Drinking soda daily will age you as much as smoking
A new study reveals yet another reason to kick the soda habit: it makes your cells age faster!
Drinking a 20-ounce sugar-sweetened soda per day may age you as much as smoking, according to a study recently published in the American Journal of Public Health. The study examined data from 1999 to 2002 of 5,309 US adults between the ages of 20 and 65, with no history of diabetes or cardiovascular disease.
Researchers compared the cells of people who drink soda daily and those who don’t drink any soda. The average amount of soda consumed per study participant was 12 ounces, but 21 percent of participants reported consuming at least 20 ounces per day.
They found that the more soda a person drinks, the shorter their telomeres become over time. Telomeres are the protective units of DNA that cap the ends of chromosomes in cells; they shorten and fail to regenerate as we age naturally, although there are certain behaviours, such as smoking, that shorten them prematurely.
“Drinking an 8-ounce daily serving of soda corresponded to 1.9 years of additional aging, and drinking a daily 20-ounce serving was linked to 4.6 more years of aging,” Mandy Oaklander reported for TIME. The scary news is that this “effect on telomere length is comparable to the effect of smoking.” (UCSF)
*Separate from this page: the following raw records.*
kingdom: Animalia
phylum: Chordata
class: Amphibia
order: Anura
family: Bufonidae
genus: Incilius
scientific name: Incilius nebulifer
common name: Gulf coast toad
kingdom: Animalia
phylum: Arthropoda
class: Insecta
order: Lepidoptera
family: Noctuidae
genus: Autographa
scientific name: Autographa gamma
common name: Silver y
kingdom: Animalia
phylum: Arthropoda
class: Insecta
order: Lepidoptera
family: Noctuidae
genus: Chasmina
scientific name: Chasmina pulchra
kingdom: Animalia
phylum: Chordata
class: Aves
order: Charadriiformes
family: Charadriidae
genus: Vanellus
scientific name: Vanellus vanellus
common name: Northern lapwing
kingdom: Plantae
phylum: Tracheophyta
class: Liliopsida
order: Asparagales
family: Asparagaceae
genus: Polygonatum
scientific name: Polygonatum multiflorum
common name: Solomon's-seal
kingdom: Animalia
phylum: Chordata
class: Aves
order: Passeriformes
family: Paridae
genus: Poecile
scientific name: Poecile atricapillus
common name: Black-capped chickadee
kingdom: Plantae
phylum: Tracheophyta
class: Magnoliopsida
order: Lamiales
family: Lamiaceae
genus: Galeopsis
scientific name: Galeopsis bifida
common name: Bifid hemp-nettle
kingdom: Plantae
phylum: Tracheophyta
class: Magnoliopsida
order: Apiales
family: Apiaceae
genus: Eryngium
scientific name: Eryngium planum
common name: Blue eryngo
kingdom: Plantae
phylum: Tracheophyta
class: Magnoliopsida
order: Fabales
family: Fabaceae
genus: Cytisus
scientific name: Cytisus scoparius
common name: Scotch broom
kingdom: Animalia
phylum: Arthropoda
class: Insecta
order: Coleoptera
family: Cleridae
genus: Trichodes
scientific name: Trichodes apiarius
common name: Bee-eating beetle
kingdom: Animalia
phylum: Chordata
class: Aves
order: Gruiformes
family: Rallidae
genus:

Elissa Epel, PhD and senior study author, explains:
“This is the first demonstration that soda is associated with telomere shortness. This finding held regardless of age, race, income, and education level. Telomere shortening starts long before disease onset… It is possible that soda consumption is associated with telomere shortening in children, too.”
This is yet another reason to avoid soda completely, which has already been linked to obesity, type 2 diabetes, metabolic syndrome, and heart disease. These are all reasons that have driven legislators and activists to demand that governments tax sugary beverages in order to discourage consumption.
Interestingly, the researchers did not find the same effects in artificially sweetened soda drinks and non-carbonated sugary drinks, such as fruit juice.